One of the Bamiyan Buddhas, before and after their destruction by the Taliban. Credit: Reuters

In the Islamic Republic of Afghanistan, the country with no Buddhists, public and official sentiment favours the rebuilding of the Buddhas. However, in the secular republic of India – a country with 170 million Muslims – the rebuilding of the Babri Masjid is not even on anyone’s agenda. So shameful is the political discourse now that other parts of the country’s Islamicate heritage – including the Taj Mahal – are being targeted by BJP leaders.

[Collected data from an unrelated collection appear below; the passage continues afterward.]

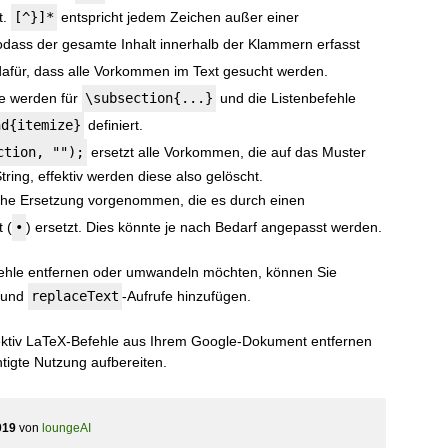
t.
[^}]*
entspricht jedem Zeichen außer einer
odass der gesamte Inhalt innerhalb der Klammern erfasst
afür, dass alle Vorkommen im Text gesucht werden.
ke werden für
\subsection{...}
und die Listenbefehle
nd{itemize}
definiert.
ction, "");
ersetzt alle Vorkommen, die auf das Muster
ring, effektiv werden diese also gelöscht.
che Ersetzung vorgenommen, die es durch einen
 (
•
) ersetzt. Dies könnte je nach Bedarf angepasst werden.
ehle entfernen oder umwandeln möchten, können Sie
e und
replaceText
-Aufrufe hinzufügen.
fektiv LaTeX-Befehle aus Ihrem Google-Dokument entfernen
htigte Nutzung aufbereiten.
019
von
loungeAI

So what remains to be retrieved from the rubble that the mosque was reduced to 25 years ago? The architects of the crime have prospered and are today in power. Their pursuit of a Hindu vote-bank remains as determined as ever. Their demonisation of Muslims continues, as does their disregard for the fundamental rights of citizens. The institutions of the state which refused to take a stand in the face of majoritarian violence then – the police, paramilitaries, the bureaucracy and the courts – appear today even less likely to act as a check. How then will this chapter of shame come to a close? When the citizens whom politicians have convinced to think of themselves as Hindus go back to taking pride in being Indians again. When they act to reclaim their republic and its ideals of justice, liberty, equality – and fraternity – from the clutches of parivars and dynasties.